C-505/13 Yumer
Prejudiciële Hofzaak
Zie bijlage rechts voor de verwijzingsuitspraak Klik hier voor het volledige dossier van het Hof van Justitie
Termijnen: Motivering departement: 7 november 2013 (Concept-) schriftelijke opmerkingen: 24 november 2013 Schriftelijke opmerkingen: 24 december 2013 Trefwoorden: belastingen; handvest grondrechten; discriminatieverbod
Onderwerp - Handvest grondrechten (artikel 20 = gelijkheid voor de wet; artikel 21 = discriminatieverbod) - VEU artikel 2 (‘waarden EU’)
Verzoeker is landbouwproducent (runderveeteelt). Hij berekent aan de hand van de wet op de vennootschapsbelasting (ZKPO) zijn inkomsten over 2011 die mede bestaan uit staatssteun, subsidies en steun uit andere (EU-)potjes. Hij krijgt een belastingaanslag opgelegd waar hij het niet mee eens is. Hij start een procedure maar de aanslag wordt bevestigd. Verzoeker heeft voor zijn aangifte gebruik gemaakt van belastingvermindering waar volgens de ZKPO alleen rechtspersonen en eenmanszaken recht op hebben.

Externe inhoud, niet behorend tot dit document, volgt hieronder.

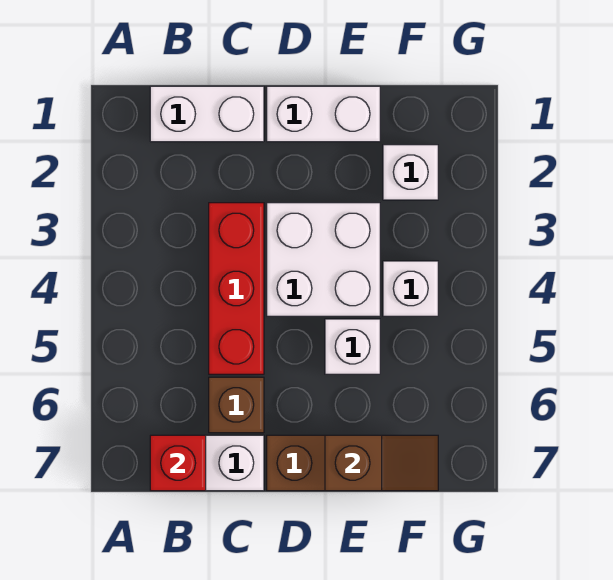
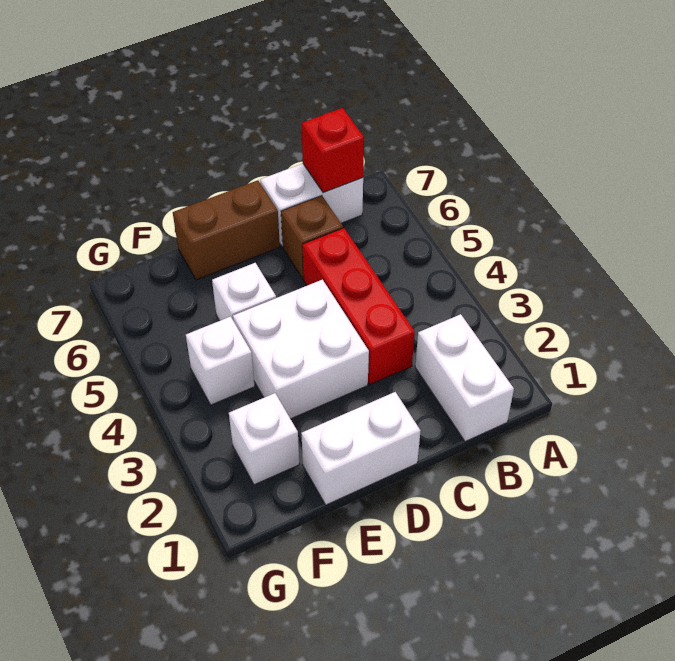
white brick B1:C1 level 1 -> white brick B1:B2 level 1
brown slope E7:F7 level 2 top E -> none

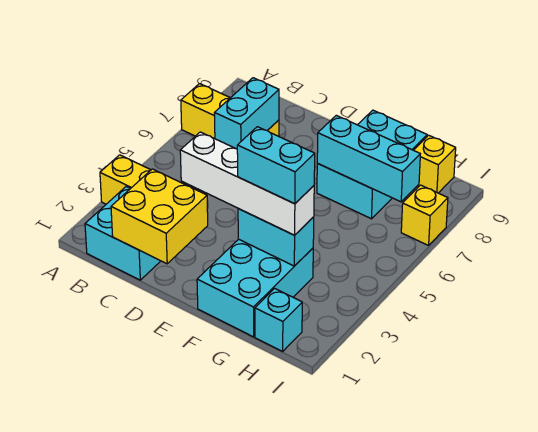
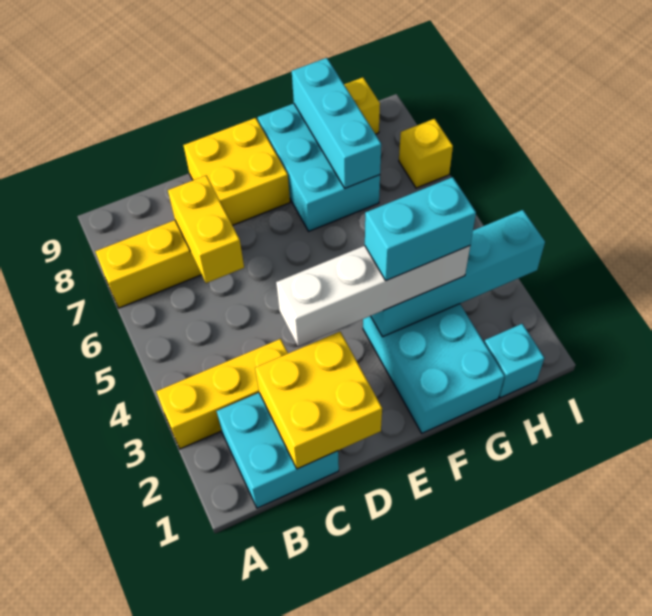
cyan brick C6:C7 level 2 -> yellow brick C6:C7 level 2
none -> yellow brick D8:E9 level 1
cyan brick F3:G3 level 2 -> cyan brick F3:I3 level 2
cyan brick F7:H7 level 2 -> cyan brick G7:G9 level 2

Volgens de verwijzende BUL rechter is EU-recht in het geding omdat verzoeker gebruik heeft gemaakt van EU-subsidies die hem in de vorm van geoorloofde staatssteun zijn verleend. Hij constateert dat de BUL staat dezelfde pubieke EU-middelen op verschillende wijze behandelt, zowel voor wat betreft de heffingsgrondslag als het opgelegde belastingtarief. Hij ziet zich genoodzaakt de volgende prejudiciële vragen voor te leggen aan het HvJEU: 1. Is het verenigbaar met artikel 2 van het Verdrag betreffende de Europese Unie en de artikelen 20 en 21 van het Handvest van de grondrechten van de Europese Unie dat slechts een categorie van personen – overeenkomstig de Zakon za danak varhu dobavenata stoynost (wet op de belasting over de toegevoegde waarde; hierna: „ZDDS”) ingeschreven natuurlijke personen – geen wettelijk erkend recht heeft op een belastingvermindering voor een landbouwactiviteit? 2. Is het verenigbaar met artikel 2 van het Verdrag betreffende de Europese Unie en de artikelen 20 en 21 van het Handvest van de grondrechten van de Europese Unie dat voor dezelfde soort activiteit verschillende belastingtarieven worden vastgesteld naargelang van de rechtsvorm waarin deze activiteit wordt uitgeoefend en de inschrijving overeenkomstig de ZDDS? 3. Is de invoering van nationale maatregelen die ertoe leiden dat overeenkomstig de ZDDS en als landbouwproducent ingeschreven natuurlijke personen een voor eigenaars van eenmanszaken en rechtspersonen bedoelde belastingvermindering wordt ontzegd, hoewel zij hebben voldaan aan hun wettelijke verplichtingen tot het vormen van hun belastbaar inkomen zoals eigenaars van eenmanszaken en tot de vaststelling van hun jaarlijkse heffingsgrondslag zoals eigenaars van eenmanszaken, in strijd met de beginselen van rechtszekerheid, doeltreffendheid en evenredigheid?